## ABOUT THIS TASK
In the entries, from the first line to the line with "هجوم هکرها به امن‌ترین مخفیگاه بیت‌کوین", replace "YouTube" with "Dailymotion" and reproduce only those lines, leaving everything else unchanged.

## DATA IN THIS EXERCISE
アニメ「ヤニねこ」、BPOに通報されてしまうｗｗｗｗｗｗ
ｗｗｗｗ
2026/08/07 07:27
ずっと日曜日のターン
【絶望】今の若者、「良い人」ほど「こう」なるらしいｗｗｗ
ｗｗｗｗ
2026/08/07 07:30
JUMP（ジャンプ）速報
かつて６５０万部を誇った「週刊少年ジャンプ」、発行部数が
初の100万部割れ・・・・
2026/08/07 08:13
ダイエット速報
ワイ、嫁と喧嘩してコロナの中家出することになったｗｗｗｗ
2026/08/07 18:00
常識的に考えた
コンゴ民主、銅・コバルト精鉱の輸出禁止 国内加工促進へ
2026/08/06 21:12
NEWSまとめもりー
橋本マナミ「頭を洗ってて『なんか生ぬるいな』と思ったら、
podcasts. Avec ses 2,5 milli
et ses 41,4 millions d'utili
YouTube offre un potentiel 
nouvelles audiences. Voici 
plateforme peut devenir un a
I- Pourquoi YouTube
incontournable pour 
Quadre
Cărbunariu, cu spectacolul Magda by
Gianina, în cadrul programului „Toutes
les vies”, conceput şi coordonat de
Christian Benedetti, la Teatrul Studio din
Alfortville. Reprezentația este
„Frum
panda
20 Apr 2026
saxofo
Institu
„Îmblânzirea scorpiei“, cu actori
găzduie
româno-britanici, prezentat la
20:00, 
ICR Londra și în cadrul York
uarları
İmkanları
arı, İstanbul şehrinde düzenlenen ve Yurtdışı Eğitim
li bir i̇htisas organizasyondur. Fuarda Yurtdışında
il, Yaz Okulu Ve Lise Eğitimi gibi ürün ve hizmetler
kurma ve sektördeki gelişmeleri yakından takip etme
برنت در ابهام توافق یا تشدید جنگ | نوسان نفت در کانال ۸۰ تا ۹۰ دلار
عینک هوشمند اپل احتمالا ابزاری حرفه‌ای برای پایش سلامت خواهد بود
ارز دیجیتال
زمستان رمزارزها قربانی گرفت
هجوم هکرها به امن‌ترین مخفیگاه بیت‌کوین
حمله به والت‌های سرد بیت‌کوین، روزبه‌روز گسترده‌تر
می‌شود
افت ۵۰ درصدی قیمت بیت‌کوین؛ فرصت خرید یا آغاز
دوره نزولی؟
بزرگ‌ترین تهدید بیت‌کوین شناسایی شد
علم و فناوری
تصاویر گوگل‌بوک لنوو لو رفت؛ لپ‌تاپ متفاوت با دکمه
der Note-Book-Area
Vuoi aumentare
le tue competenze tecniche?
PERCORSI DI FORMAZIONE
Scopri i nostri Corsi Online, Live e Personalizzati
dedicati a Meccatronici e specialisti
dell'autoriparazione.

## RESULT OF THIS EXERCISE
アニメ「ヤニねこ」、BPOに通報されてしまうｗｗｗｗｗｗ
ｗｗｗｗ
2026/08/07 07:27
ずっと日曜日のターン
【絶望】今の若者、「良い人」ほど「こう」なるらしいｗｗｗ
ｗｗｗｗ
2026/08/07 07:30
JUMP（ジャンプ）速報
かつて６５０万部を誇った「週刊少年ジャンプ」、発行部数が
初の100万部割れ・・・・
2026/08/07 08:13
ダイエット速報
ワイ、嫁と喧嘩してコロナの中家出することになったｗｗｗｗ
2026/08/07 18:00
常識的に考えた
コンゴ民主、銅・コバルト精鉱の輸出禁止 国内加工促進へ
2026/08/06 21:12
NEWSまとめもりー
橋本マナミ「頭を洗ってて『なんか生ぬるいな』と思ったら、
podcasts. Avec ses 2,5 milli
et ses 41,4 millions d'utili
Dailymotion offre un potentiel 
nouvelles audiences. Voici 
plateforme peut devenir un a
I- Pourquoi Dailymotion
incontournable pour 
Quadre
Cărbunariu, cu spectacolul Magda by
Gianina, în cadrul programului „Toutes
les vies”, conceput şi coordonat de
Christian Benedetti, la Teatrul Studio din
Alfortville. Reprezentația este
„Frum
panda
20 Apr 2026
saxofo
Institu
„Îmblânzirea scorpiei“, cu actori
găzduie
româno-britanici, prezentat la
20:00, 
ICR Londra și în cadrul York
uarları
İmkanları
arı, İstanbul şehrinde düzenlenen ve Yurtdışı Eğitim
li bir i̇htisas organizasyondur. Fuarda Yurtdışında
il, Yaz Okulu Ve Lise Eğitimi gibi ürün ve hizmetler
kurma ve sektördeki gelişmeleri yakından takip etme
برنت در ابهام توافق یا تشدید جنگ | نوسان نفت در کانال ۸۰ تا ۹۰ دلار
عینک هوشمند اپل احتمالا ابزاری حرفه‌ای برای پایش سلامت خواهد بود
ارز دیجیتال
زمستان رمزارزها قربانی گرفت
هجوم هکرها به امن‌ترین مخفیگاه بیت‌کوین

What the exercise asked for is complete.